The standard deviation of the distribution is calculated as follows:

$\begin{array}{c}\sigma =\sqrt{{\displaystyle \sum \left[{\left(x-\mu \right)}^{2}P\left(x\right)\right]}}\\ =\sqrt{2.2362}\\ =1.4954\end{array}$

Therefore, the standard deviation of the distribution is 1.4954.

To determine

Construct the probability distribution for the number of bathrooms.

Find the mean and standard deviation for this distribution.

Answer to Problem 70DE

The probability distributions for the number of bathrooms are as follows:

Number of Bathrooms	Frequency	Probability $P\left(x\right)$
1.5	16	0.1524
2	65	0.6191
2.5	15	0.1429
3	9	0.0857
	105

The mean of the distribution is 2.0812.

The standard deviation of the distribution is 0.3912.

Explanation of Solution

Step-by-step procedure to obtain the frequency table for bedrooms using EXCEL:

• Enter the data in an EXCEL sheet.
• Go to Insert > PivotTable > PivotTable.
• In Table/Range, select the column Bathrooms and click OK.
• In PivotTable Field List, drag Bathrooms to Row Labels and to ∑ values.
• Click on it from ∑ values.
• Choose Value Field Settings.
• In Summarize value field by, choose Count and click OK.

The output obtained is as follows:

The probability distributions for the number of bathrooms are calculated as follows:

Number of Bathrooms	Frequency	Probability $P\left(x\right)$
1.5	16	$\frac{16}{105}=0.1524$
2	65	$\frac{65}{105}=0.6191$
2.5	15	$\frac{15}{105}=0.1429$
3	9	$\frac{9}{105}=0.0857$
Total	105	1

The mean of the distribution is calculated as follows:

$\begin{array}{c}\mu ={\displaystyle \sum xP\left(x\right)}\\ =\left(1.5\times 0.1524\right)+\left(2\times 0.6191\right)+\left(2.5\times 0.1429\right)+\left(3\times 0.0857\right)\\ =0.2286+1.2382+0.3573+0.2571\\ =2.0812\end{array}$

Therefore, the mean of the distribution is 2.0812.

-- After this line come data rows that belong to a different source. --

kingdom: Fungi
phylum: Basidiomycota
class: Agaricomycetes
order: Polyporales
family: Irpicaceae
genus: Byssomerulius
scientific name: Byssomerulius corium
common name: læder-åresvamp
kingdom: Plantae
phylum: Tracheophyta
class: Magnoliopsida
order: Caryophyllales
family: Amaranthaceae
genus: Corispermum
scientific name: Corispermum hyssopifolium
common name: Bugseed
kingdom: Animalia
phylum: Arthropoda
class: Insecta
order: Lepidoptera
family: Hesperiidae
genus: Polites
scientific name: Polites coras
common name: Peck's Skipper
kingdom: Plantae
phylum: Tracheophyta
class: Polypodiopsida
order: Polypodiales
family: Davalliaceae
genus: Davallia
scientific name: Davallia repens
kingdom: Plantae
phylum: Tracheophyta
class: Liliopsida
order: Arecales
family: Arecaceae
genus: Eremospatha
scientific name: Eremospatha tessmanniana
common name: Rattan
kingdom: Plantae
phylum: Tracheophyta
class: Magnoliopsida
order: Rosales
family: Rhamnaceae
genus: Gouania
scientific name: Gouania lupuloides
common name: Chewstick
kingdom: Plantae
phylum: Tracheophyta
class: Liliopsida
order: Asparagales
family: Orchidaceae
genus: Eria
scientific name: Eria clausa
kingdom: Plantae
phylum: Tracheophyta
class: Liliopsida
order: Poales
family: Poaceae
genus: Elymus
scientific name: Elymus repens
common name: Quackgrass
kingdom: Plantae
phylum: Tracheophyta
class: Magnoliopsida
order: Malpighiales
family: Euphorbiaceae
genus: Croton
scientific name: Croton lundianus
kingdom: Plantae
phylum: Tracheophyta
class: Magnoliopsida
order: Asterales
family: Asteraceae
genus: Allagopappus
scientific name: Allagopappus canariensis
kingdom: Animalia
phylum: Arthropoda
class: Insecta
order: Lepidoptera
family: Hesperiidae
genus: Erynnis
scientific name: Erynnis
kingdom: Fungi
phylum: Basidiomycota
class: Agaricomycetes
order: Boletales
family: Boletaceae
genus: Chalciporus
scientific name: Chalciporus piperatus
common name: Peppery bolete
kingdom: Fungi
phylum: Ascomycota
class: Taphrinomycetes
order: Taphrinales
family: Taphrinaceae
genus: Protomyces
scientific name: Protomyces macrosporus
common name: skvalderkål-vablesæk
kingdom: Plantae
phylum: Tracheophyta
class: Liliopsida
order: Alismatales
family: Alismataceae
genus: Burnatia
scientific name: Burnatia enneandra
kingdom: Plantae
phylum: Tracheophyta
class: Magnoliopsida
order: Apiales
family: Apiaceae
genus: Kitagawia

Consider the following table that shows preliminary calculations to compute the standard deviation:

Number of Bathrooms	Frequency	Probability $P\left(x\right)$	${\left(x-\mu \right)}^2$	${\left(x-\mu \right)}^2\cdot P\left(x\right)$
1.5	16	0.1524	$\begin{array}{l}{\left(1.5-2.0812\right)}^2\\ =0.3378\end{array}$	$\begin{array}{l}0.3374\times 0.1524\\ =0.0515\end{array}$
2	65	0.6191	$\begin{array}{l}{\left(2-2.0812\right)}^2\\ =0.0066\end{array}$	$\begin{array}{l}0.0066\times 0.6191\\ =0.0041\end{array}$
2.5	15	0.1429	$\begin{array}{l}{\left(2.5-2.0812\right)}^2\\ =0.1754\end{array}$	$\begin{array}{l}0.1754\times 0.1429\\ =0.0251\end{array}$
3	9	0.0857	$\begin{array}{l}{\left(3-2.0812\right)}^2\\ =0.8442\end{array}$	$\begin{array}{l}0.8442\times 0.0857\\ =0.0723\end{array}$
Total	105			$0.1530$

The standard deviation of the distribution is calculated as follows:

$\begin{array}{c}\sigma =\sqrt{{\displaystyle \sum \left[{\left(x-\mu \right)}^{2}P\left(x\right)\right]}}\\ =\sqrt{0.1530}\\ =0.3912\end{array}$

Therefore, the standard deviation of the distribution is 0.3912.